The procedure was based on a strategy of doing minimal sample processing and using the resolving power of the quadrupole magnets to achieve the specificity and sensitivity required. The simple extraction procedure using one process for all the residues of concern provide a great improvement in efficiency in the analysis. The excellent results show that this was achieved for most of the residues of concern. It is remarkable that a single procedure was possible, given the wide range of polarity and chemical properties of the residues of concern. Although this was not done, it is reasonable to expect that the use of isotopically labelled compounds as internal reference standards would eliminate the variability encountered with CGA 62826 and CGA 205375.

The advantages of the extraction phase of the procedure included the use and efficiency of a single extraction solution on such a diverse range of polarities. Employing SPE cartridges in the clean-up phase avoided the use of numerous and/or complicated liquid-liquid partition solvent systems for the extraction of chemistries ranging from acids to bases. The absence of derivatization reagents allowed for a simpler and less hazardous work-up.

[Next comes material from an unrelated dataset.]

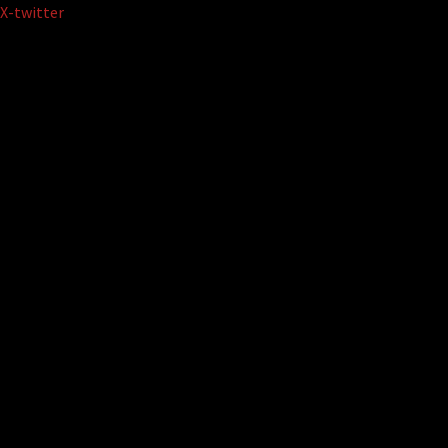
Skip
X-twitter
to
content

The choice of a triple quadrupole mass spectrometer afforded many advantages over contemporary instrumentation. The sensitivity and resolution of the quadrupole provided reliable fingerprint identification of each residue of concern. The specificity of selected mass transitions ensured the absence of false positives and the selectivity minimized sample clean-up.

The extraction and analysis combined allowed for a high sample throughput.

Acknowledgement

The authors would like to acknowledge Narong Chamkasem of Novartis Crop Protection United States, Inc. for his excellent suggestions and research in the analysis thiamethoxam and metabolites in soil.